##### Study text

CMS oversight of Medicare beneficiary data security needs improvement

April 6, 2018

The Centers for Medicare and Medicaid Services (CMS) shares Medicare beneficiary data with three major types of external entities: (1) Medicare Administrative Contractors (MAC) that perform processing and distribution functions that support the payment of Medicare benefits; (2) research organizations (researchers) that use Medicare beneficiary data to study how healthcare services are provided to beneficiaries; and (3) qualified public or private entities that use claims data to evaluate the performance of Medicare service providers and equipment suppliers.

CMS has developed requirements for implementing security controls that align with federal guidance for two of the three types of external entities that access Medicare beneficiary data. While CMS has developed guidance for MACs and qualified entities, it has not developed equivalent guidance for researchers. Researchers must adhere to broad government wide standards, but are not given guidance on which specific controls to implement.

##########

What this task involves: Carry on the report on CMS oversight of Medicare beneficiary data security, beginning after its final sentence.

##### Supplied records

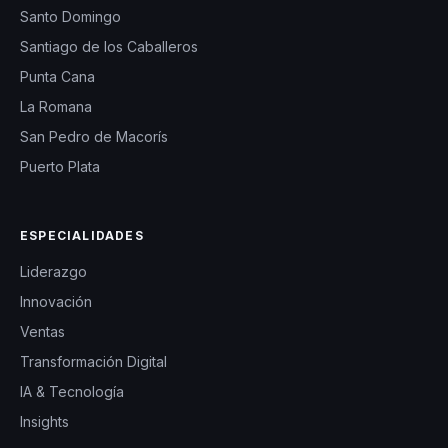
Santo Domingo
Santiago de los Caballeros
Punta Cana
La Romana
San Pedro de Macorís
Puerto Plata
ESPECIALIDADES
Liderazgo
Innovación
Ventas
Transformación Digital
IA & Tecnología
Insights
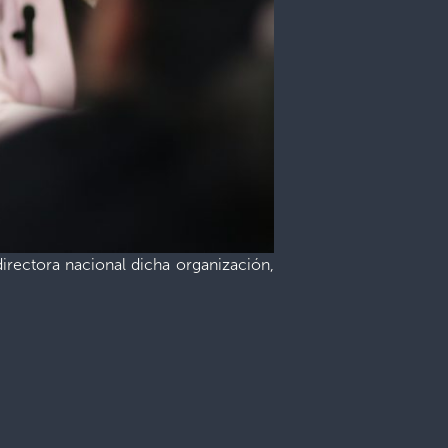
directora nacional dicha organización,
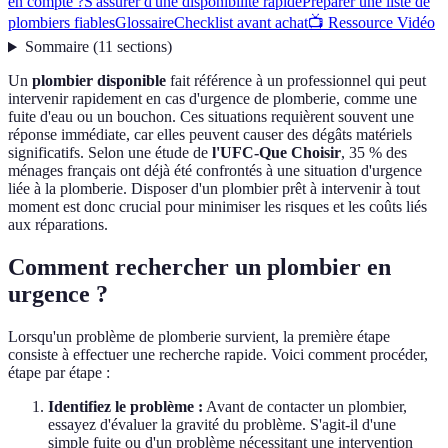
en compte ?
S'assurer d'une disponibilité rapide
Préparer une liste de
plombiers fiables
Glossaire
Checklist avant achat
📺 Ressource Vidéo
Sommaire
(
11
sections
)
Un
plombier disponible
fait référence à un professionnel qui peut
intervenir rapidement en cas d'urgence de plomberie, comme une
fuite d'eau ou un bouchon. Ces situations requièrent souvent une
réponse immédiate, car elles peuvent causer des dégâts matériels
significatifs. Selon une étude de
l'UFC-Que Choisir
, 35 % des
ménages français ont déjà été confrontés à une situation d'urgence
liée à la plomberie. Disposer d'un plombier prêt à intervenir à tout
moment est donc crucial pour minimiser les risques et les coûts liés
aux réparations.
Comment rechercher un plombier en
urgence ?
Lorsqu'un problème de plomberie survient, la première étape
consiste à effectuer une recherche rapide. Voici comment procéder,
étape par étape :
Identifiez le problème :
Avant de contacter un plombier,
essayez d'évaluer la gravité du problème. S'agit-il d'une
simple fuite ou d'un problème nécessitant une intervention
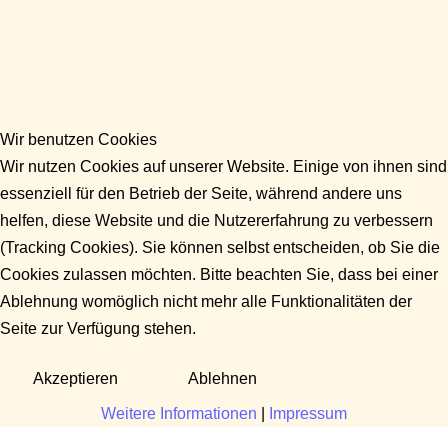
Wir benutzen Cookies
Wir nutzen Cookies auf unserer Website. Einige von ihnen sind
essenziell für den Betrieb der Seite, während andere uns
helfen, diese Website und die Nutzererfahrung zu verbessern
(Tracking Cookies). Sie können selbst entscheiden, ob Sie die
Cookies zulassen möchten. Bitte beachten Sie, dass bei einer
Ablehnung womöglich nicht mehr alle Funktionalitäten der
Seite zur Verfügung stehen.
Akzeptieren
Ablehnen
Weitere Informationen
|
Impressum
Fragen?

##########

Written answer:
According to CMS, the lack of specific guidance gives the researchers more flexibility to independently assess their security risks and determine which controls are appropriate to implement; however, without providing comprehensive, risk-based security guidance to researchers, CMS increases the risk that external entities possessing agency data may not have applied security controls that meet CMS standards.

Additionally, CMS has established an oversight program for the security of MAC data, but has not established a corresponding program to oversee security implementation by researchers and qualified entities. Without effective oversight measures in place for researchers and qualified entities, CMS cannot fully ensure that the security of Medicare beneficiary data is being adequately protected.

Regarding MACs, although they are subject to two types of independent annual assessments, which have regularly identified weaknesses in their implementation of security controls, the weaknesses that have been assessed as low-risk have not been consistently tracked in the CMS finding tracking system. Without more consistent tracking of these low-risk weaknesses, it may be difficult for CMS to determine if all weaknesses are being addressed in a timely manner.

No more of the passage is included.